Pour vous, le cinéma médiévaliste s’ancre précisément dans le temps long, tant il a été influencé par les arts qui l’ont précédé.
William Blanc : Exactement. Certains plans de films reprennent trait pour trait des tableaux. Au cours du XIXe siècle et au début du XXe, il y a eu une importante production de tableaux figuratifs, très faciles à reprendre au cinéma. On constate également cela dans le cas du péplum, qui s’est inspiré de « l’art pompier ». Bien sûr, avec les années, la culture du cinéma s’est épaissie, et celui-ci s’est progressivement détaché de la peinture. Avec cependant des exceptions comme Akira Kurosawa, qui était doté d’une immense culture picturale, s’est beaucoup inspiré de la peinture pour ses films et peignait lui-même des toiles.
Une autre caractéristique du médiévalisme est qu’il en dit souvent plus long sur son époque de production que sur le Moyen Âge.
William Blanc : Tout à fait. Je citais Kurosawa, ses Sept samouraïs (1954) célèbrent la paysannerie japonaise et marque la fin de l’ère des samouraïs, qui symbolisent le Japon militariste défait en 1945. On retrouve également cela dans Hara-kiri (1962) de Masaki Kobayashi, œuvre d’une grande virulence sur la violence de ces samouraïs. Le cinéaste expose les mensonges sur lequel repose le code d’honneur de ces derniers et, par ricochet, montre bien que cette caste militariste du Japon du XXe siècle était composée de menteurs et de gens sans honneur. Tout cela n’est pas dit textuellement, plutôt à travers des références et une imagerie – mais pour un spectateur japonais des années 1960, c’est limpide.
Vous vous intéressez également aux usages – et mésusages – politiques de l’histoire médiévale. Comment ceux-ci peuvent-ils resurgir au cinéma ? Le personnage de Jeanne d’Arc, notamment, a souvent servi de porte-étendard à l’extrême droite…
William Blanc : Il est intéressant de constater qu’assez peu de films ouvertement réactionnaires ont été consacrés à Jeanne d’Arc.
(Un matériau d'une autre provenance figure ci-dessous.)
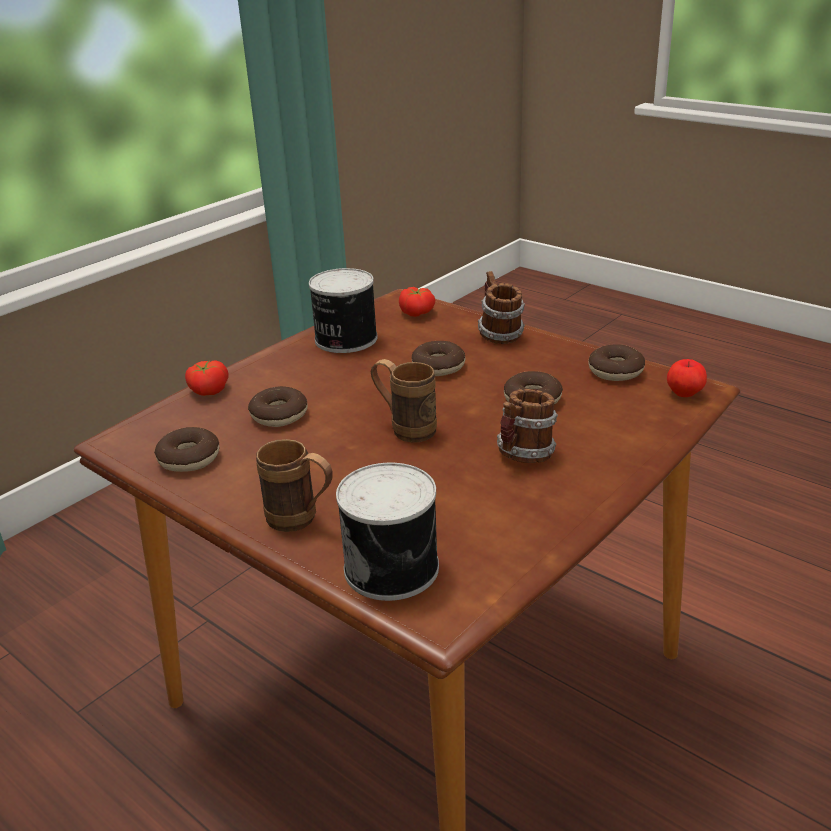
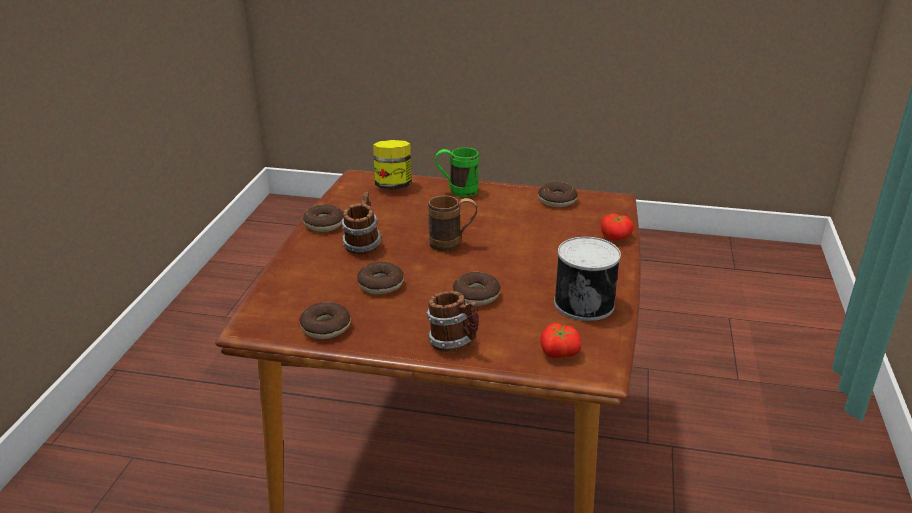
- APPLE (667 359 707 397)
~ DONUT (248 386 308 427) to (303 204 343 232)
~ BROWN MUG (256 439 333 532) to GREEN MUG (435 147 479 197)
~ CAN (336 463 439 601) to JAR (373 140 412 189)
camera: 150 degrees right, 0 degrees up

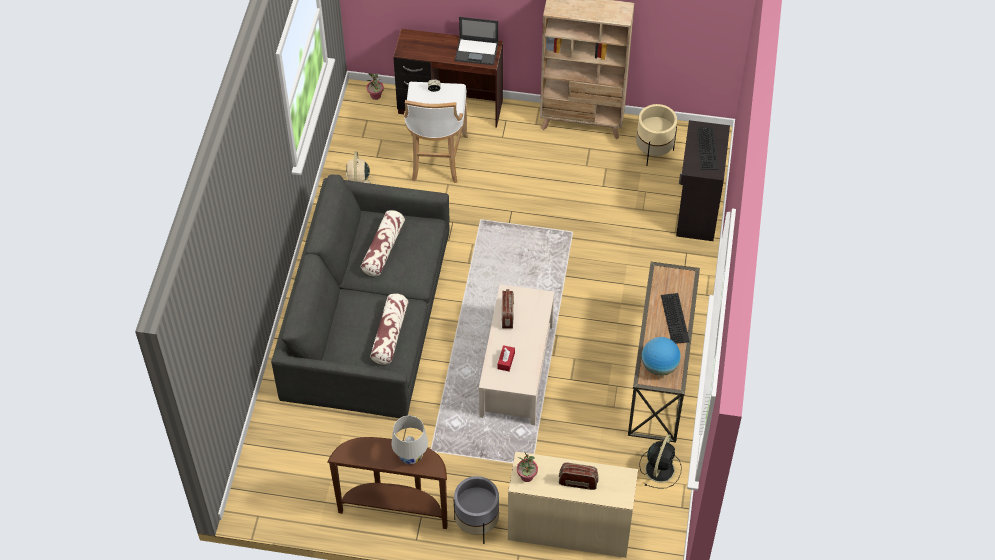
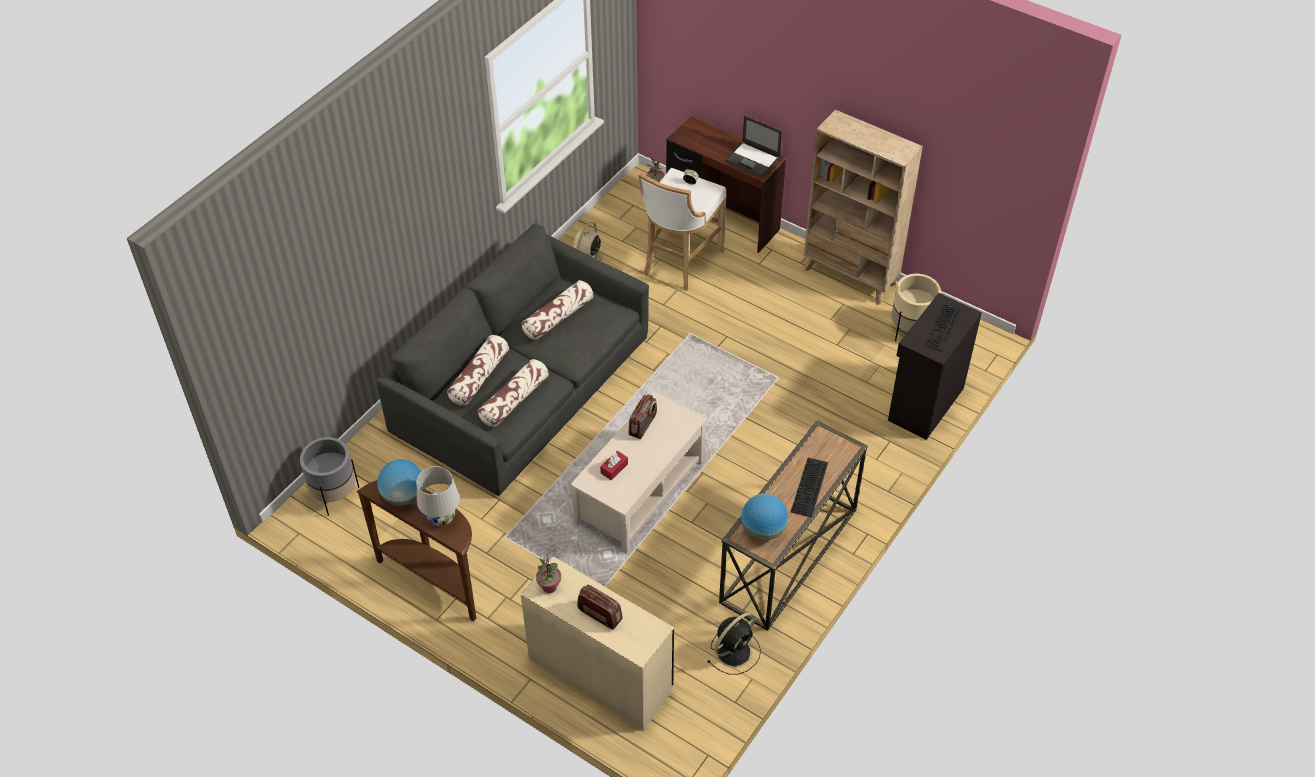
~ GREY PLANTER (454 476 499 544) to (300 437 359 516)
+ PILLOW (447 335 509 406)
+ GLOBE (377 460 421 506)
camera: 25 degrees right, 5 degrees down

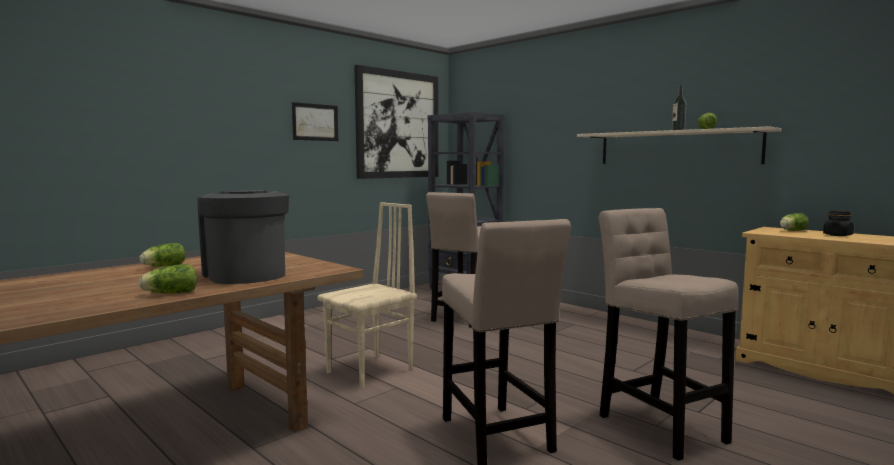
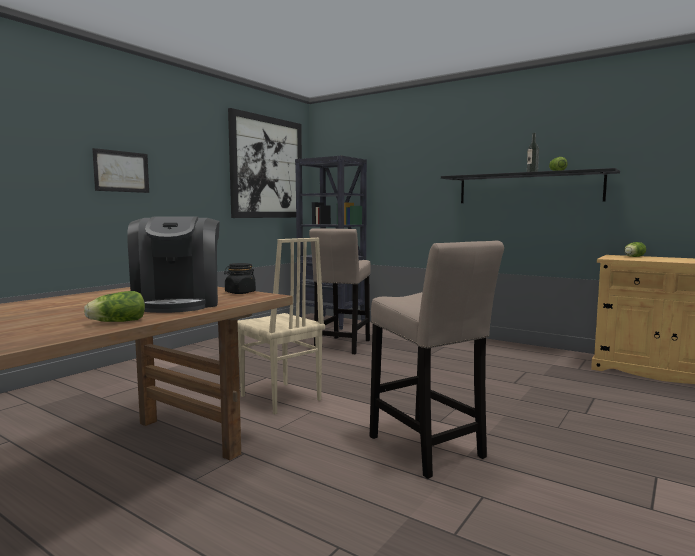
~ PICTURE (292 102 338 141) to (92 148 149 193)
~ BEIGE SHELF (577 126 782 164) to BLACK SHELF (441 168 620 203)
~ COFFEE MACHINE (197 190 289 284) = (127 216 220 313) 150 degrees counterclockwise
~ BEIGE CHAIR (317 202 417 389) = (238 238 325 414) 105 degrees clockwise
- BEIGE STOOL (599 208 739 461)
~ BLACK JAR (823 210 854 236) to (224 263 256 294)
- LETTUCE (140 243 185 266)
camera: 10 degrees left, 0 degrees up

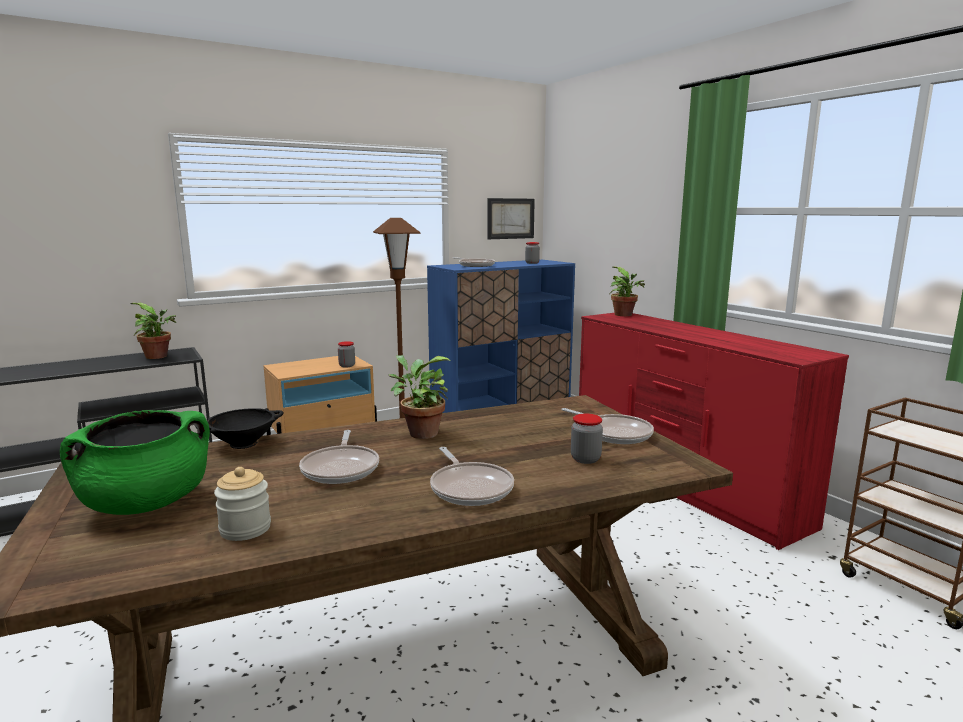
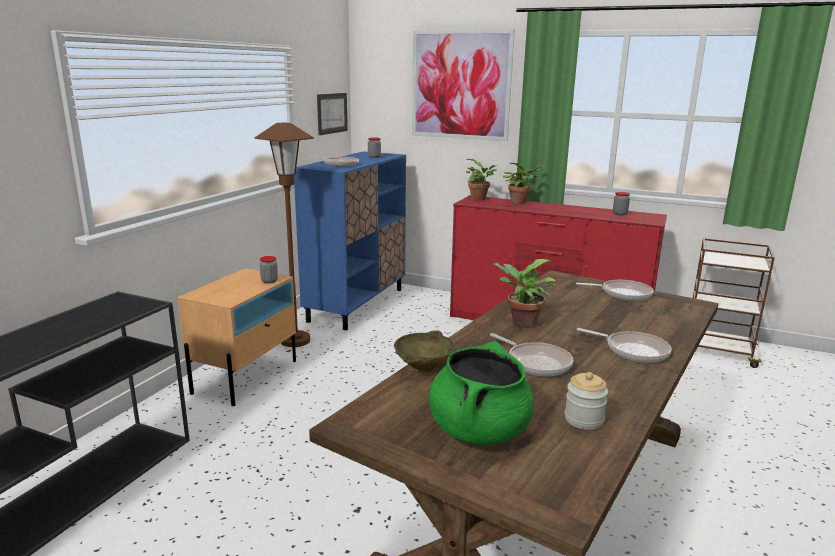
~ POTTED PLANT (131 302 176 359) to (503 163 544 204)
~ BLACK BOWL (196 408 283 449) to BEIGE BOWL (394 330 455 373)
~ JAR (571 414 603 464) to (613 192 630 215)
+ PICTURE (412 29 515 141)
camera: 35 degrees left, 5 degrees up

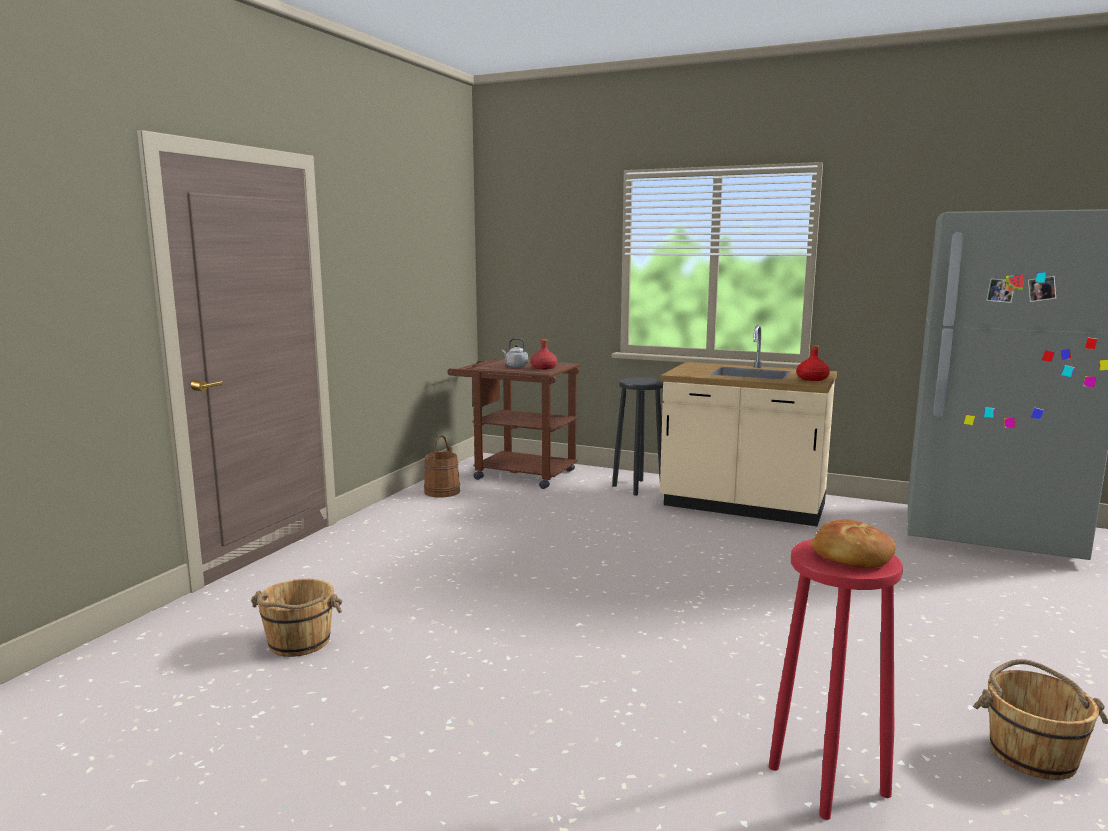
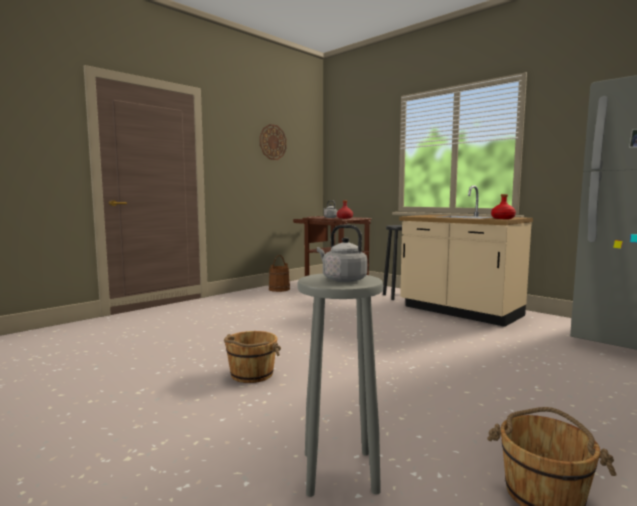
~ BREAD (812 519 896 568) to GREY KETTLE (317 225 368 282)
~ RED STOOL (769 539 903 820) to GREY STOOL (298 273 383 497)
~ BROWN BUCKET (251 579 342 657) to (224 331 281 383)
+ WALL CLOCK (260 124 287 160)
camera: 20 degrees right, 5 degrees down

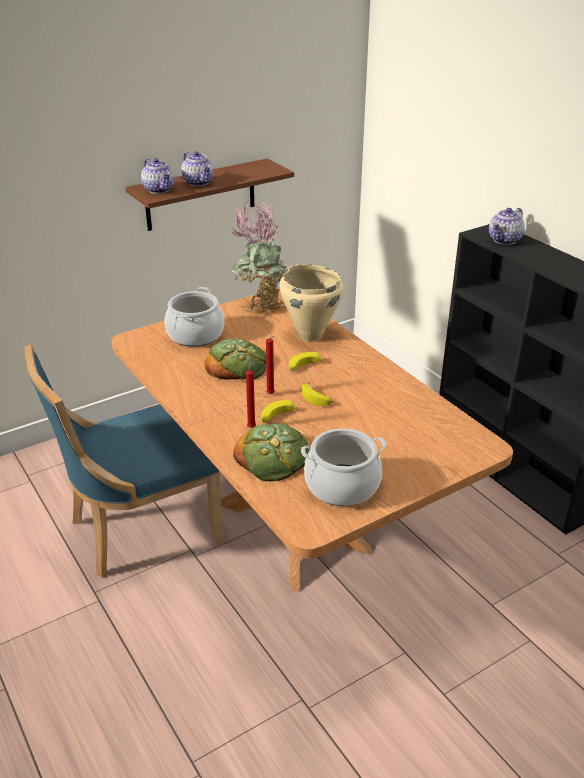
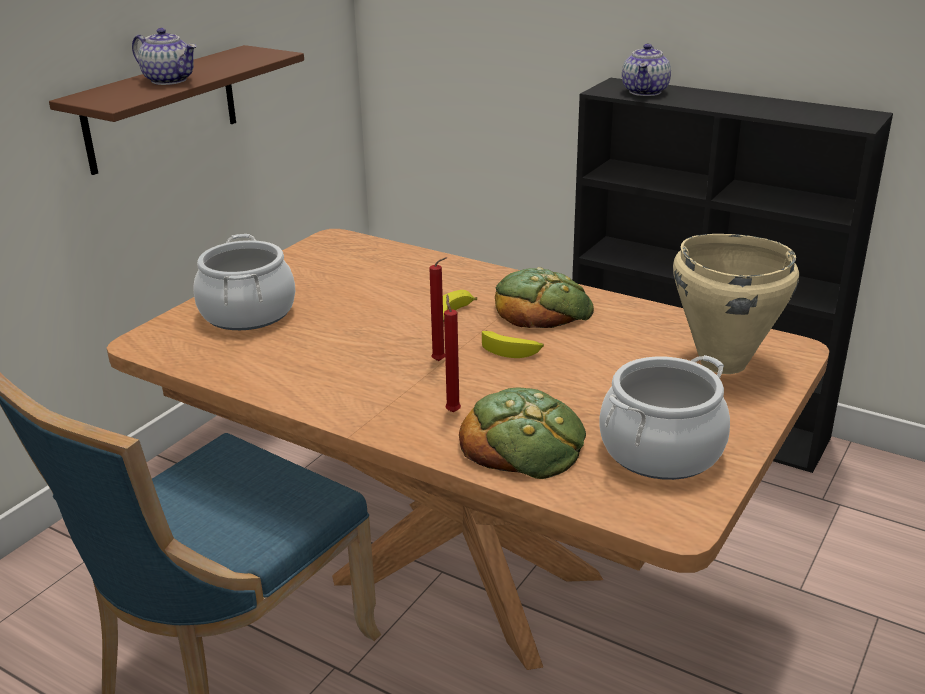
- TEAPOT (141 158 175 194)
- POTTED PLANT (231 202 287 314)
~ BEIGE COOKING POT (279 264 344 341) to (673 234 799 374)
~ BREAD (204 338 266 380) to (495 267 594 328)
- BANANA (261 400 298 423)
camera: 25 degrees left, 5 degrees down

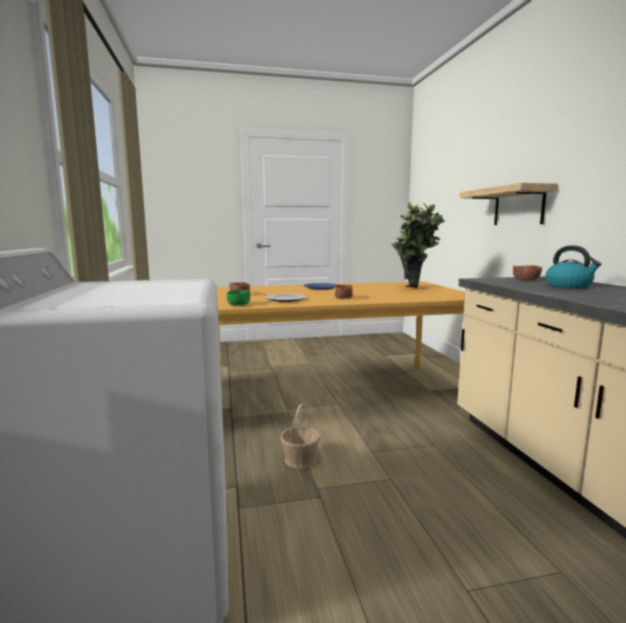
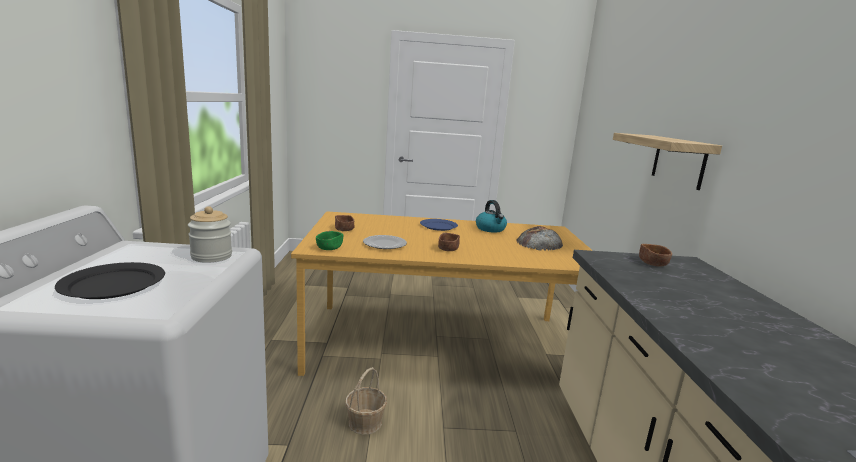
~ POTTED PLANT (391 202 445 288) to BREAD (516 226 563 250)
~ KETTLE (545 245 601 288) to (476 200 507 233)
+ JAR (188 206 232 263)
+ BLACK PLATE (55 262 165 299)
camera: 10 degrees right, 5 degrees up

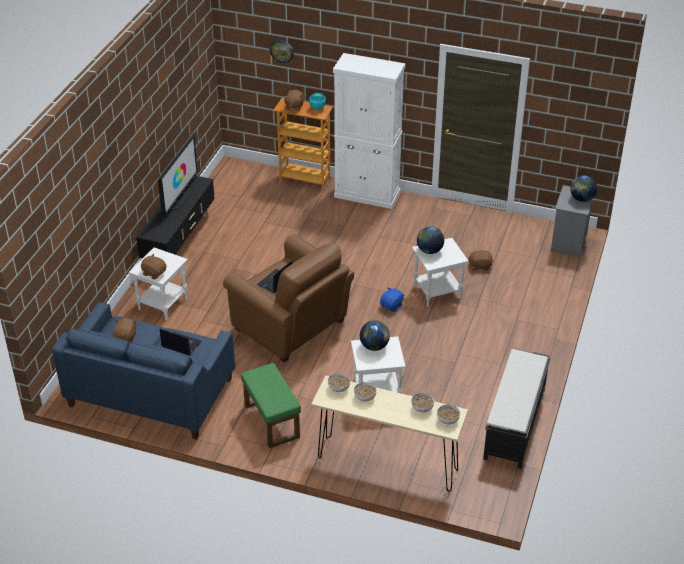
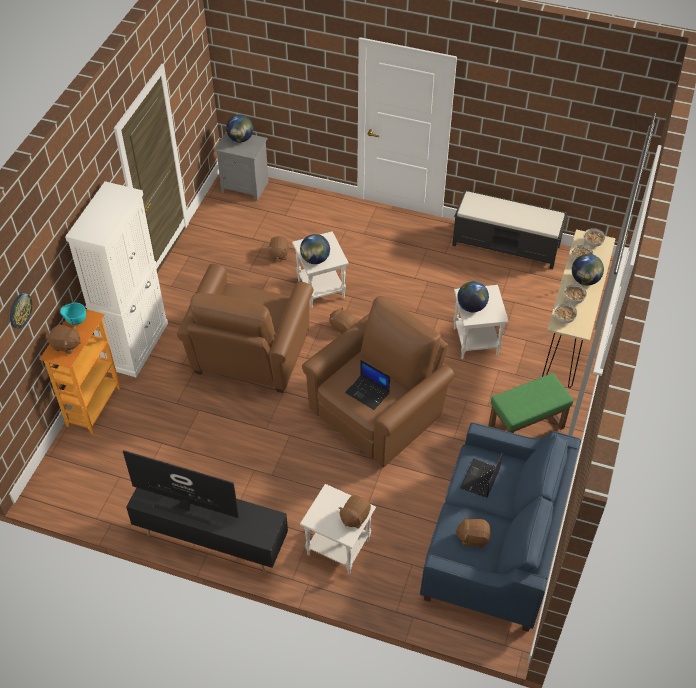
~ BLUE PLUSH TOY (380 287 405 312) to BROWN PLUSH TOY (330 307 356 334)
+ GLOBE (572 254 604 286)
+ BROWN ARMCHAIR (177 264 313 393)
camera: 90 degrees left, 10 degrees up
Cela s’explique sans doute par le fait que la plupart des films récents sur Jeanne d’Arc ont plutôt été produits de l’autre côté de l’Atlantique. Les États-Unis sont un pays très johannique, mais leur vision de Jeanne d’Arc y est sensiblement différente : elle y est presque vue comme une préfiguration du féminisme. Des propos politiques peuvent aussi transparaître dans de nombreux autres films médiévalistes. Quand vous prenez Les Aventures de Robin des Bois (1938) de Michael Curtiz, avec Errol Flynn, le héros doit être compris dans le contexte du New Deal, qui est une charge très claire contre le fascisme, d’autant qu’il était produit par Jack Warner, républicain et conservateur certes, mais lui-même juif.